*TASK TO COMPLETE*. Among the records below, count the lines where "فشار" occurs, and report that total alone.

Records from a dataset
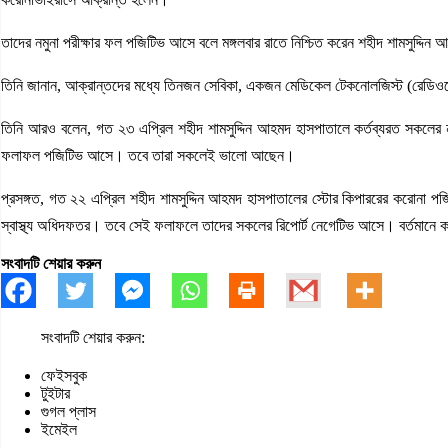
তাদের নমুনা পরীক্ষার ফল পজিটিভ আসে বলে মঙ্গলবার রাতে নিশ্চিত করেন শহীদ শামসুদ্দিন
তিনি জানান, আক্রান্তদের মধ্যে তিনজন সেবিকা, একজন মেডিকেল টেকনোলজিস্ট (রেডি
তিনি আরও বলেন, গত ২৩ এপ্রিল শহীদ শামসুদ্দিন আহমদ হাসপাতালে কর্তব্যরত সকলের ন
ফলাফল পজিটিভ আসে। তবে তারা সকলেই ভালো আছেন।
প্রসঙ্গত, গত ২২ এপ্রিল শহীদ শামসুদ্দিন আহমদ হাসপাতালের স্টোর কিপাররের করোনা প
স্বাস্থ্য অধিদফতর। তবে সেই ফলাফলে তাদের সকলের রিপোর্ট নেগেটিভ আসে। বর্তমানে কর
সংবাদটি শেয়ার করুন
সংবাদটি শেয়ার করুন:
ফেইসবুক
টুইটার
গুগল প্লাস
ইমেইল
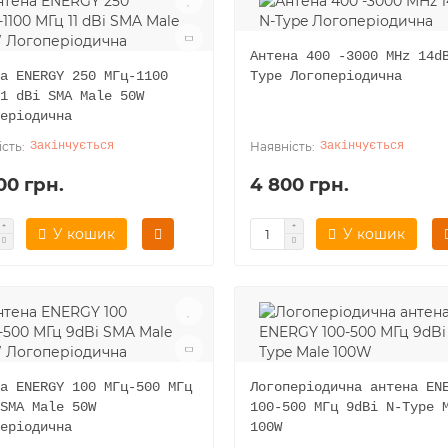
Антена 400 -3000 MHz 14d
а ENERGY 250 МГц-1100
Type Логоперіодична
1 dBi SMA Male 50W
еріодична
Закінчується
Закінчується
00 грн.
4 800 грн.
У кошик
У кошик
а ENERGY 100 МГц-500 МГц
Логоперіодична антена EN
SMA Male 50W
100-500 МГц 9dBi N-Type 
еріодична
100W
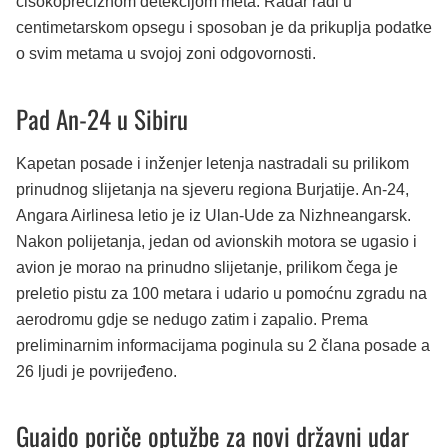
cisokopreciznom detekcijom meta. Radar radi u
centimetarskom opsegu i sposoban je da prikuplja podatke
o svim metama u svojoj zoni odgovornosti.
Pad An-24 u Sibiru
Kapetan posade i inženjer letenja nastradali su prilikom
prinudnog slijetanja na sjeveru regiona Burjatije. An-24,
Angara Airlinesa letio je iz Ulan-Ude za Nizhneangarsk.
Nakon polijetanja, jedan od avionskih motora se ugasio i
avion je morao na prinudno slijetanje, prilikom čega je
preletio pistu za 100 metara i udario u pomoćnu zgradu na
aerodromu gdje se nedugo zatim i zapalio. Prema
preliminarnim informacijama poginula su 2 člana posade a
26 ljudi je povrijeđeno.
Guaido poriče optužbe za novi državni udar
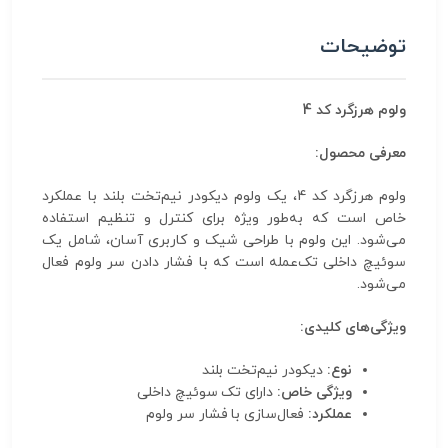
توضیحات
ولوم هرزگرد کد 4
معرفی محصول:
ولوم هرزگرد کد 4، یک ولوم دیکودر نیم‌تخت بلند با عملکرد
خاص است که به‌طور ویژه برای کنترل و تنظیم استفاده
می‌شود. این ولوم با طراحی شیک و کاربری آسان، شامل یک
سوئیچ داخلی تک‌عمله است که با فشار دادن سر ولوم فعال
می‌شود.
ویژگی‌های کلیدی:
نوع:
دیکودر نیم‌تخت بلند
ویژگی خاص:
دارای تک سوئیچ داخلی
عملکرد:
فعال‌سازی با فشار سر ولوم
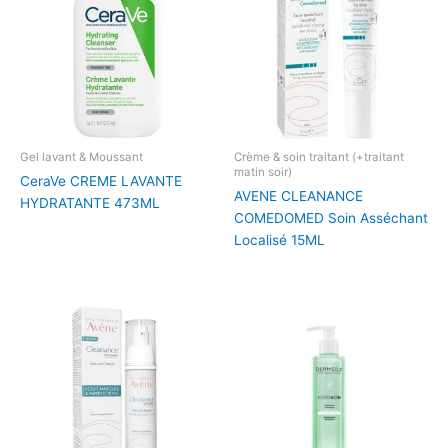
Gel lavant & Moussant
Crème & soin traitant (+traitant
matin soir)
CeraVe CREME LAVANTE
AVENE CLEANANCE
HYDRATANTE 473ML
COMEDOMED Soin Asséchant
Localisé 15ML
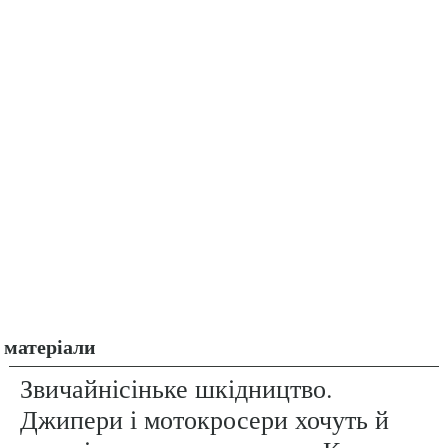
матеріали
Звичайнісіньке шкідництво.
Джипери і мотокросери хочуть й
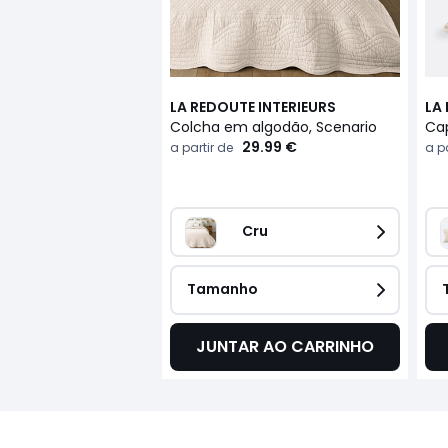
LA REDOUTE INTERIEURS
LA
Colcha em algodão, Scenario
29.99 €
a partir de
a pa
Cru
Tamanho
JUNTAR AO CARRINHO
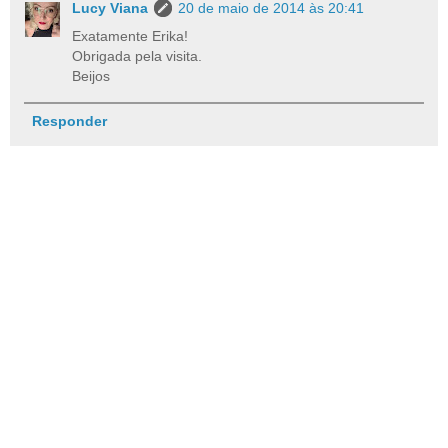
Lucy Viana
20 de maio de 2014 às 20:41
Exatamente Erika!
Obrigada pela visita.
Beijos
Responder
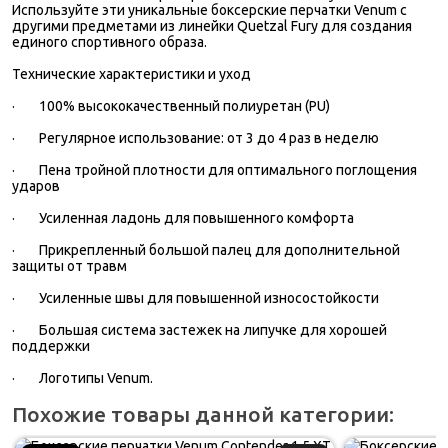
Используйте эти уникальные боксерские перчатки Venum с
другими предметами из линейки Quetzal Fury для создания
единого спортивного образа.
Технические характеристики и уход
·
100% высококачественный полиуретан (PU)
·
Регулярное использование: от 3 до 4 раз в неделю
·
Пена тройной плотности для оптимального поглощения
ударов
·
Усиленная ладонь для повышенного комфорта
·
Прикрепленный большой палец для дополнительной
защиты от травм
·
Усиленные швы для повышенной износостойкости
·
Большая система застежек на липучке для хорошей
поддержки
·
Логотипы Venum.
Похожие товары данной категории:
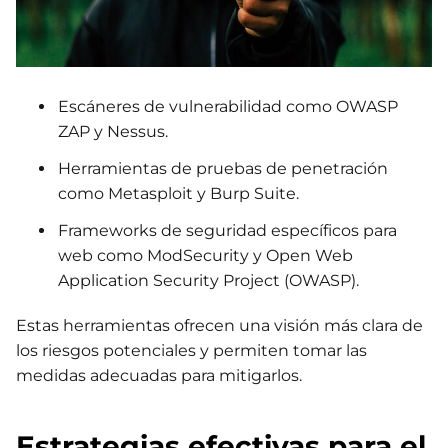
Escáneres de vulnerabilidad como OWASP
ZAP y Nessus.
Herramientas de pruebas de penetración
como Metasploit y Burp Suite.
Frameworks de seguridad específicos para
web como ModSecurity y Open Web
Application Security Project (OWASP).
Estas herramientas ofrecen una visión más clara de
los riesgos potenciales y permiten tomar las
medidas adecuadas para mitigarlos.
Estrategias efectivas para el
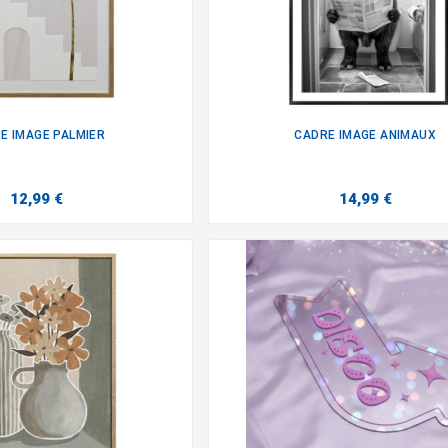
E IMAGE PALMIER
CADRE IMAGE ANIMAUX


12,99 €
14,99 €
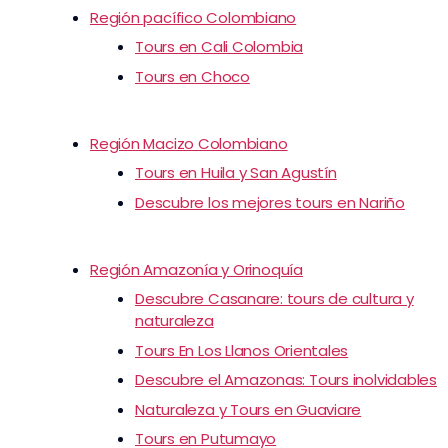
Región pacífico Colombiano
Tours en Cali Colombia
Tours en Choco
Región Macizo Colombiano
Tours en Huila y San Agustín
Descubre los mejores tours en Nariño
Región Amazonía y Orinoquía
Descubre Casanare: tours de cultura y
naturaleza
Tours En Los Llanos Orientales
Descubre el Amazonas: Tours inolvidables
Naturaleza y Tours en Guaviare
Tours en Putumayo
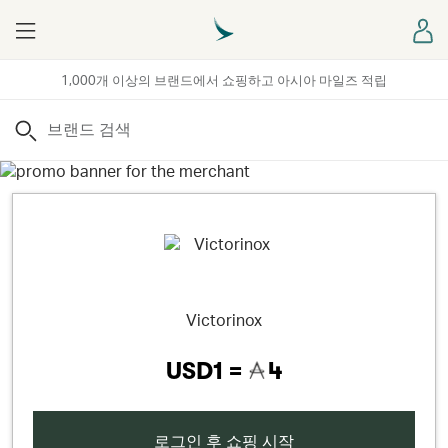
Menu
로
1,000개 이상의 브랜드에서 쇼핑하고 아시아 마일즈 적립
검색
Victorinox
USD1 =
4
로그인 후 쇼핑 시작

*WORKED SOLUTION*. 2